図2 等尺性筋収縮後の筋紡錘の安静時活動
(A: 収縮後も持続的に活動が見られた筋紡錘の例
B: 筋収縮中に活動が増加し、収縮終了後に活動が停止した筋紡錘の例
90°:足関節角度、T.A. E.M.G:前脛骨筋活動、P.L:Ⅰa群繊維の活動)
2)より画像引用
随意収縮後のリラクセーションが筋の柔軟性に効果をもたらす神経生理学的機序として、ホールドリラックスとコントラクトリラックスにはⅠb抑制と反回抑制が、アゴニストリラックスには相反抑制が関与している³⁾と考えられています(各手技は後述する)。
また、筋伸張位での最大静止性収縮を行うホールドリラックスでは、筋腱移行部および腱の伸張量が大きく、より効果的に筋腱複合体のスティフネスを低下させる可能性が考えられています³⁾(図3)。
図3 ホールドリラックスにおける筋腱移行部の移動
3)より画像引用
筋収縮後弛緩を用いた手技(テクニック)で主なものには、等尺性収縮後の筋伸張法(Post Isometric Relaxation:PIR)、固有受容性神経筋促通法(proprioceptive neuromuscular facilitation:PNF)、マッスルエナジーテクニック(Muscle energy technique:MET)が挙げられます。
等尺性収縮後の筋伸張法(Post Isometric Relaxation:PIR)
等尺性収縮後の筋伸張法(Post Isometric Relaxation:PIR)は、Lewitらが1984年に論述した筋・筋膜性由来の疼痛に対する効果に関する報告⁴⁾が最初となり、PNFやMETと共通した起源を持つ⁵⁾とされています(図4)。
図4 PIRの実施風景
6)より画像引用
【PIR試行時の基本原則】⁵⁾
PIRをより効果的に施行するためには、下記原則に則る必要があるとされています。
【PIRの禁忌】
骨折、捻挫、筋断裂、腱断裂、腰痛症などの急性期、脳血管障害などの急性期は禁忌⁵⁾となるとされています。

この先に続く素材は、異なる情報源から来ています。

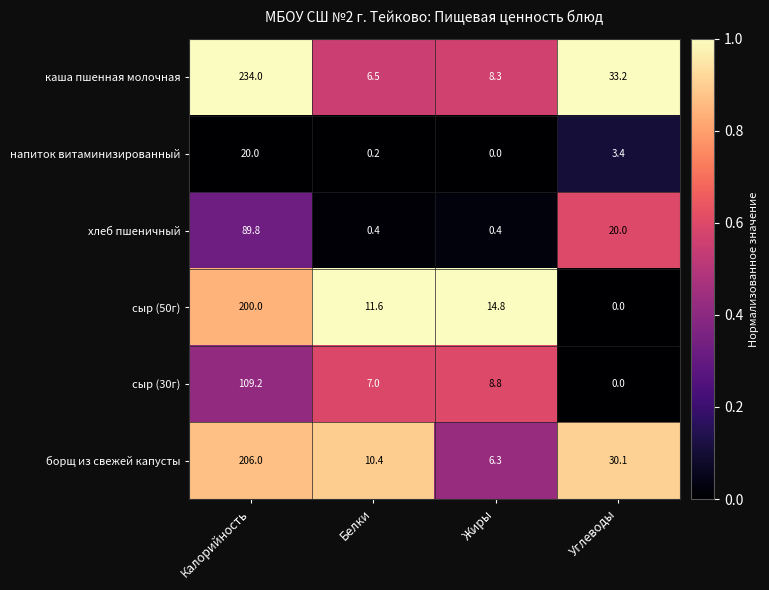

Which series has the largest total across all categories?

каша пшенная молочная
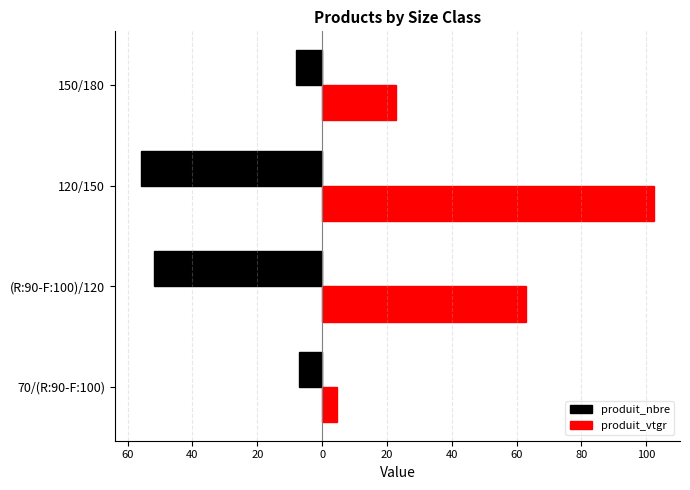

What are all the series names shown in the legend?

produit_nbre, produit_vtgr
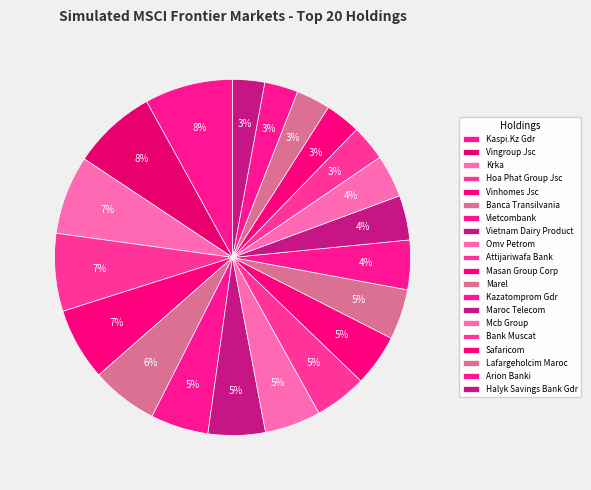

How many slices are in this pie chart?

20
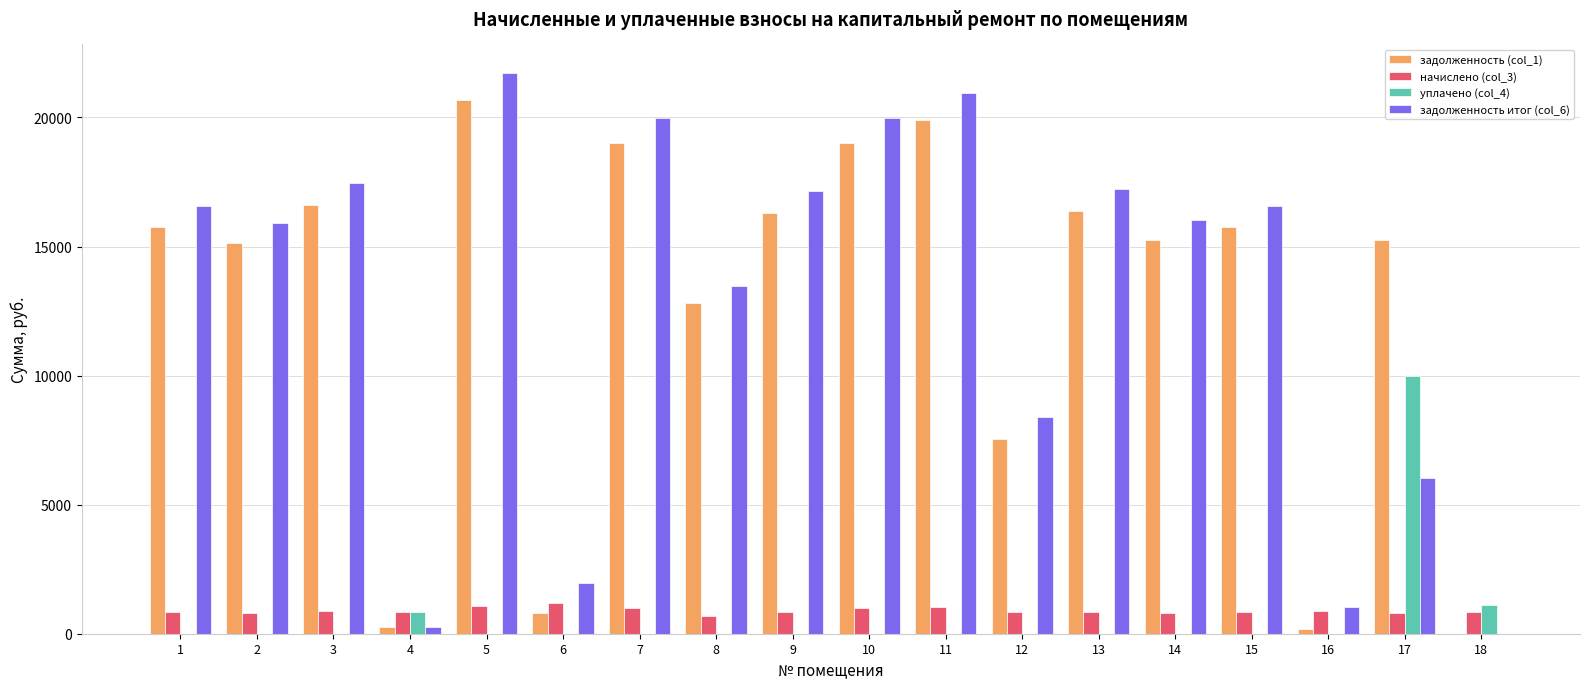

Is the value of задолженность итог (col_6) at 17 greater than the value of начислено (col_3) at 11?

Yes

固有受容性神経筋促通法(proprioceptive neuromuscular facilitation:PNF)
固有受容性神経筋促通法(proprioceptive neuromuscular facilitation:PNF)は、Maggie Knott(理学療法士)が創始者であり、「固有感覚器の刺激によって神経のメカニズムの反応を促進したり早めたりする方法」⁶⁾とされています。